Meryl Comer is President and CEO of Geoffrey Beene Foundation Alzheimer’s Initiative, which promotes early diagnosis, virtual innovation challenges, m-health technologies and national public service campaigns like Geoffrey Beene’s Rock Stars of Science™.
A co-founder of Women Against Alzheimer’s, she is the recipient of the 2014 Wertheim Global Medical Leadership Award, 2007 Proxmire Award and 2005 Shriver Profiles in Dignity Award. Ms. Comer has provided testimony before Congress on behalf of the Alzheimer’s Association and served on the 2008 Alzheimer’s Study Group, charged with presenting a National Strategic Plan to Congress in March 2009. In 2012, she led the formation of the 21st Century BrainTrust® (21CBT), a non-profit partnership to advance mobile health technologies and brain health.
Comer has been the subject of primetime news stories by ABC’s Nightline, and the PBS NewsHour with Jim Lehrer.
Slow Dancing with a Stranger: Lost and Found in the Age of Alzheimer’s is a profoundly intimate and unflinching account of Meryl Comer’s husband’s battle with Alzheimer’s disease, one of today’s most pressing–and least-understood–health epidemics.
When Meryl Comer’s husband, Dr. Harvey Gralnick, chief of hematology and oncology at the National Institutes of Health, began forgetting routine things and demonstrating abrupt changes in behavior, doctors were confounded as to what was wrong. Diagnoses ranged from stress and depression to Lyme disease, from pernicious anemia to mad cow’s disease supposedly acquired from a trip to London.
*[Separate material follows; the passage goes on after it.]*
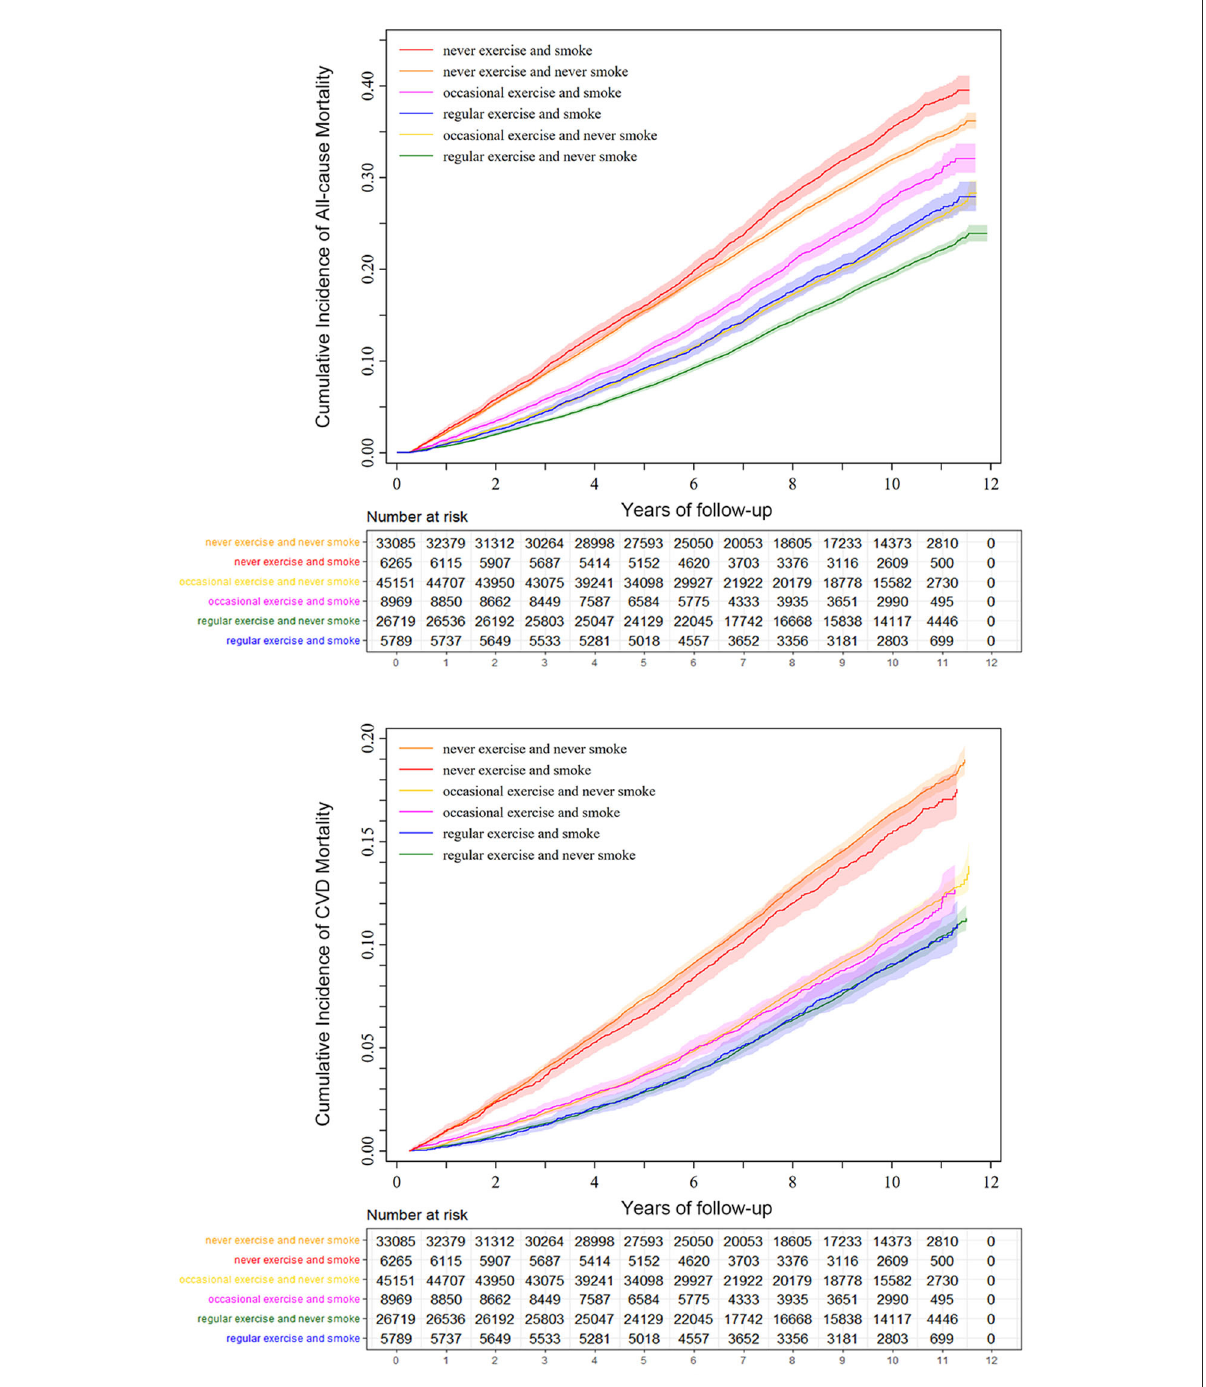
FIGURE2 Cumulative incidence and corresponding 95% CI of all-cause and CVD mortality by smoke and exercise. Estimation of CVD mortality accounted for competing risk treating non-cardiovascular deaths as competing events.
Finally, after years of inconclusive tests, he was diagnosed with Alzheimer’s, a seemingly impossible disease for a man in his prime.
Comer gave up her television career and for the next two decades cared for Harvey in their home, tending to his every need while watching him regress into an emotionally distant and sometimes violent stranger. “The man I live with is not the man I fell in love with and married,” she writes. “He has slowly been robbed of what we all take for granted–the ability to navigate the mundane activities of daily living: bathing, shaving, dressing, feeding, and using the bathroom. His inner clock is confused and can’t be reset. His eyes are vacant and unaware.”
In Slow Dancing with a Stranger, Comer brings readers face-to-face with Alzheimer’s, detailing the realities, its stressful emotional and fi nancial hardships for families, as well as the limitations of doctors and assisted living and long term care facilities to manage diffi cult patient behaviors. With candor and grace, Comer chronicles her personal experiences–her mistakes, her heartbreaks, her minor victories–to paint an intimate and moving portrait of Alzheimer’s and, in the process, she reveals the truth about the disease and everyone it affects.
One hundred percent of the proceeds from Slow Dancing with a Stranger will support Alzheimer’s research.